He had written the story more or less as he had said he had intended to. All the characters of our old group were in it. Miss Brandon was the centre, and Kranitski appeared, not as a Swede but as a Russian. I myself flitted across the scene for a moment.

The facts which he related were as far as I knew actually those which had occurred to that group of people during their stay at Haréville two years ago, but the deductions he drew from them, the causes he gave as explaining them, seemed to me at least wide of the mark.

His conception of such of his characters as I knew at all well, and his interpretation of their motives were, in the cases in which I had the power of checking them by my own experience, I considered quite fantastically wrong.

When I had finished reading the book, I sent it to Sabran, and with it the MS. I had written two years ago, and I begged the doctor to read what I had written and to let me know when he had done so, so that we might discuss both the documents and their relation one to the other and to the reality.

(Note.—Here, in the bound copy of Anthony Kay's Papers, follows the story called Overlooked, by James Rudd.)


OVERLOOKED

By JAMES RUDD.

1

It was the after-luncheon hour at Saint-Yves-les-Bains.
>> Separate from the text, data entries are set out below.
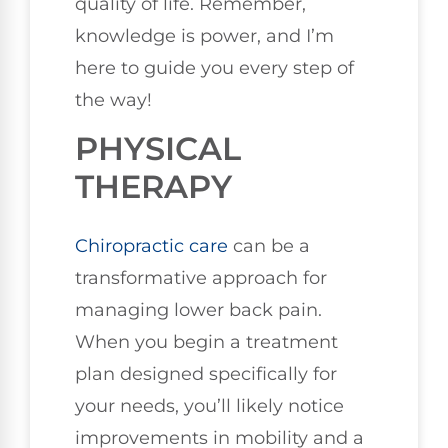
quality of life. Remember,
knowledge is power, and I’m
here to guide you every step of
the way!
PHYSICAL
THERAPY
Chiropractic care
can be a
transformative approach for
managing lower back pain.
When you begin a treatment
plan designed specifically for
your needs, you’ll likely notice
improvements in mobility and a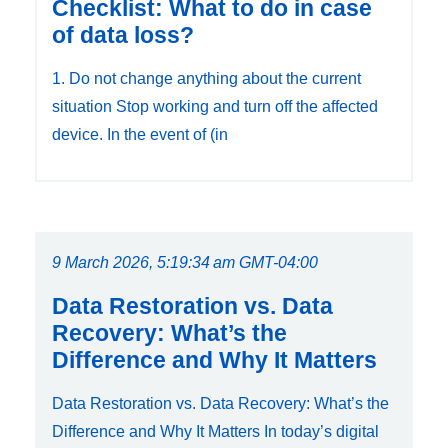
Checklist: What to do in case
of data loss?
1. Do not change anything about the current
situation Stop working and turn off the affected
device. In the event of (in
9 March 2026, 5:19:34 am GMT-04:00
Data Restoration vs. Data
Recovery: What’s the
Difference and Why It Matters
Data Restoration vs. Data Recovery: What’s the
Difference and Why It Matters In today’s digital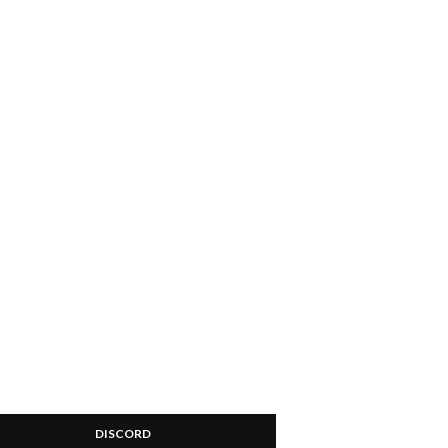
DISCORD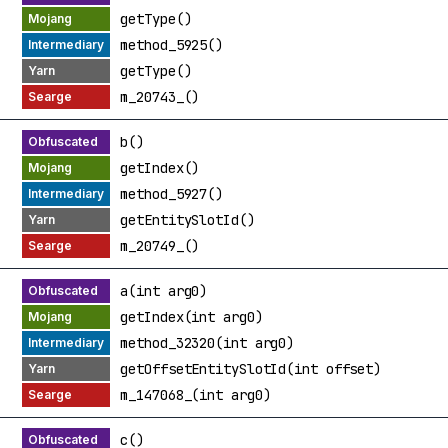
getType()
method_5925()
getType()
m_20743_()
b()
getIndex()
method_5927()
getEntitySlotId()
m_20749_()
a(int arg0)
getIndex(int arg0)
method_32320(int arg0)
getOffsetEntitySlotId(int offset)
m_147068_(int arg0)
c()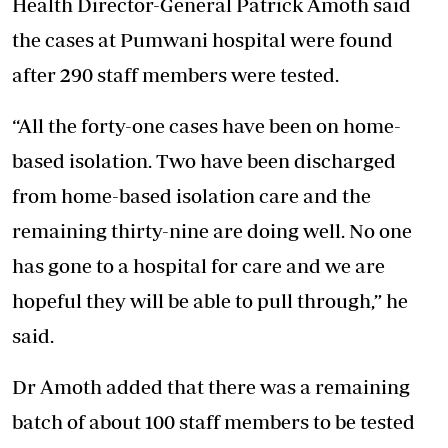
Health Director-General Patrick Amoth said
the cases at Pumwani hospital were found
after 290 staff members were tested.
“All the forty-one cases have been on home-
based isolation. Two have been discharged
from home-based isolation care and the
remaining thirty-nine are doing well. No one
has gone to a hospital for care and we are
hopeful they will be able to pull through,” he
said.
Dr Amoth added that there was a remaining
batch of about 100 staff members to be tested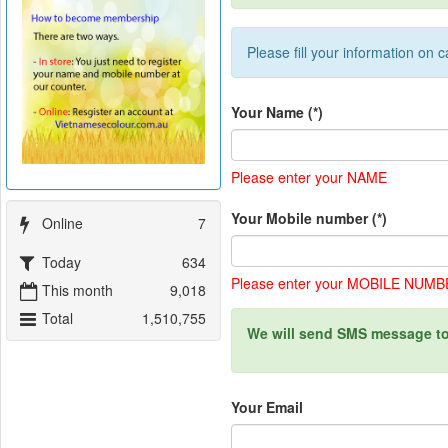
Please fill your information on c
Your Name
(*)
Please enter your NAME
Your Mobile number
(*)
Online
7
Today
634
Please enter your MOBILE NUM
This month
9,018
Total
1,510,755
We will send SMS message to
Your Email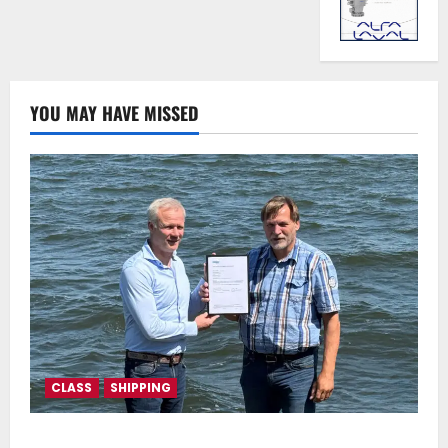
YOU MAY HAVE MISSED
CLASS
SHIPPING
DNV Type Approval Design Certificate accelerates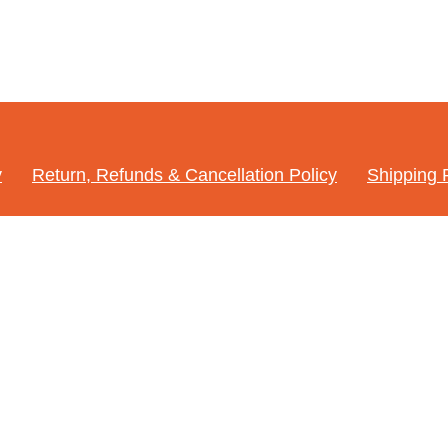
y
Return, Refunds & Cancellation Policy
Shipping 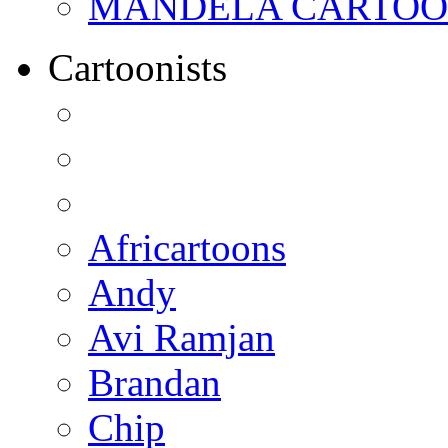
MANDELA CARTOONS:
Cartoonists
Africartoons
Andy
Avi Ramjan
Brandan
Chip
The Pavilion, with its large tepid glass dome and polished brass fountains, where the salutary, and somewhat steely, waters flowed unceasingly, the Pompeian pillared "Galeries" were deserted; so were the trim park with its kiosk, where a scanty orchestra played rag-time in the morning and in the evenings; the florid Casino, which denoted the third of the three styles of architecture that distinguished the appendages of the Hôtel de La Source, where a dignified, shabby, white Louis-Philippe nucleus was still to be detected half-concealed and altogether overwhelmed by the elegant improvements and dainty enlargements of the Second Empire and the over-ripe Art Nouveau excrescences of a later period.